Can you repeat the part of the listing below that starts with the line containing "For the record, the fuel" and ends with the line containing "Logged fuel level: **0**", both lines included, with the pictures left out?

+++ Exercise inputs +++

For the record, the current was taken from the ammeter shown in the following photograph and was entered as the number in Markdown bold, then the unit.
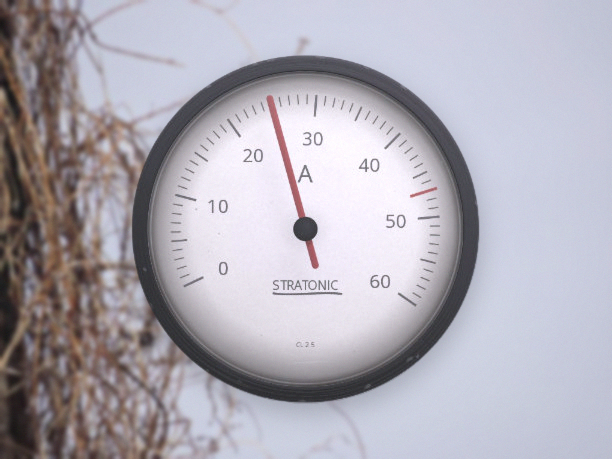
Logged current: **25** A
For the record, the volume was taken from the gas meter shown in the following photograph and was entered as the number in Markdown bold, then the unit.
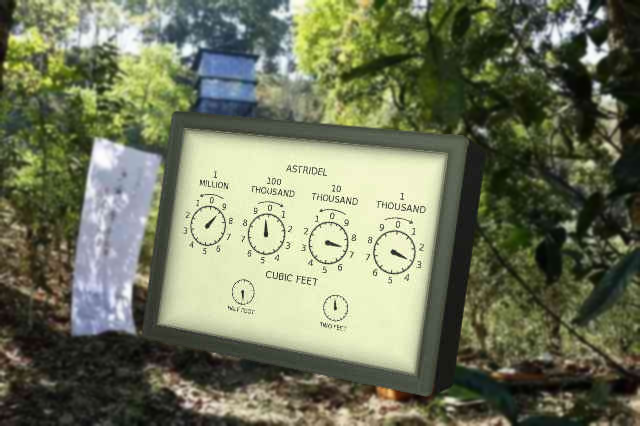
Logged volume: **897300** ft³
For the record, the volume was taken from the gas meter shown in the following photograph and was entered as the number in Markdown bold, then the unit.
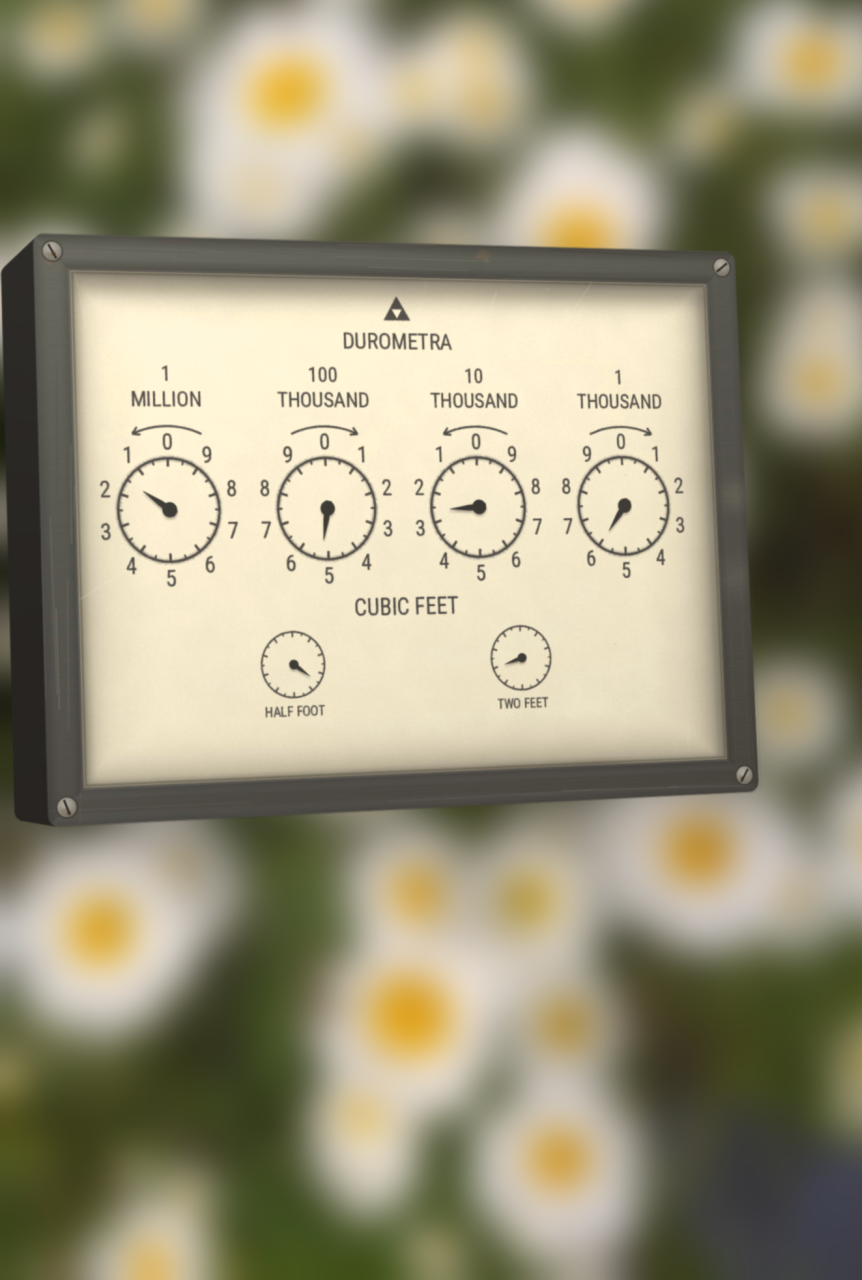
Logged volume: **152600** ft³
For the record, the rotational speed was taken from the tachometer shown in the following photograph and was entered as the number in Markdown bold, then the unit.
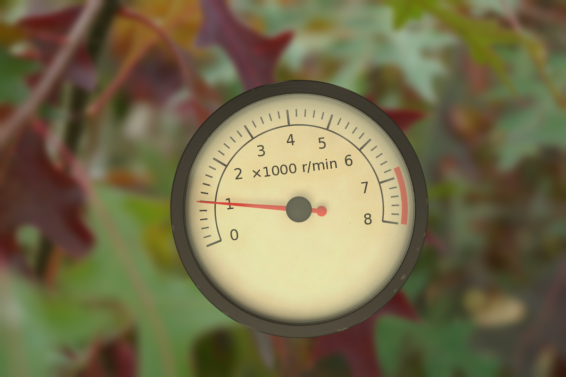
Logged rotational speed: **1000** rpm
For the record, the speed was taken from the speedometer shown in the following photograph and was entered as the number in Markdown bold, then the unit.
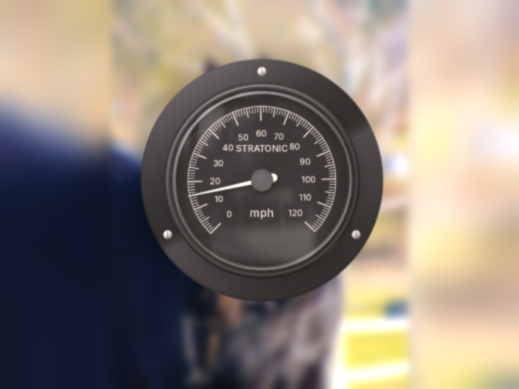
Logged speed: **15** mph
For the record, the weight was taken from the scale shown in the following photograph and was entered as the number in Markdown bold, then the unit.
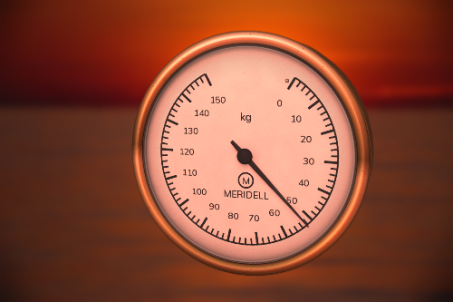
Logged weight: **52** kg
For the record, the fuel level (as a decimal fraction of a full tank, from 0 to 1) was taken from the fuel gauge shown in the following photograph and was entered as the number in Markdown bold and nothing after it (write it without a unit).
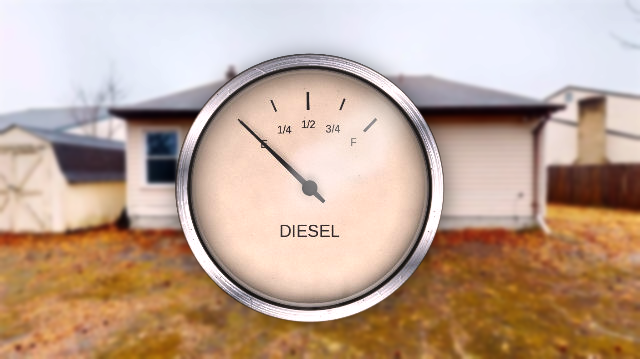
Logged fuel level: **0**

+++
+++ Exercise inputs +++

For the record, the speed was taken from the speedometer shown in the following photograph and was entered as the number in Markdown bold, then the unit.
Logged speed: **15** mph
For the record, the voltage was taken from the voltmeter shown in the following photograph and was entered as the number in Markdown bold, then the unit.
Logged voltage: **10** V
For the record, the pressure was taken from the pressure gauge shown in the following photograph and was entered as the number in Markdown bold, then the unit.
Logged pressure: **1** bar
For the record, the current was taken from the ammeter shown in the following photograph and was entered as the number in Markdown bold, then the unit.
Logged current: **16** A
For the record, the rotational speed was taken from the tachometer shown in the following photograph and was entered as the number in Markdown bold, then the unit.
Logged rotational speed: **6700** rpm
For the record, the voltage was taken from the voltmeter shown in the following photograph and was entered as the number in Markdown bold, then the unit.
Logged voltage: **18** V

+++
+++ Exercise inputs +++

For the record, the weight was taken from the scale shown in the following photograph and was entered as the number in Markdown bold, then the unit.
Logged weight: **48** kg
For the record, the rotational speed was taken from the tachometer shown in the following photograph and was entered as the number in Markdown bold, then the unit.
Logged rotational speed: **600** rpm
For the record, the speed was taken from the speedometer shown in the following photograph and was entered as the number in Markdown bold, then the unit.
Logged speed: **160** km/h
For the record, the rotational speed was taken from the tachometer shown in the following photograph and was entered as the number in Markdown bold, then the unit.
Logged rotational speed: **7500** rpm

+++

Solution for this task –
For the record, the fuel level (as a decimal fraction of a full tank, from 0 to 1) was taken from the fuel gauge shown in the following photograph and was entered as the number in Markdown bold and nothing after it (write it without a unit).
Logged fuel level: **0**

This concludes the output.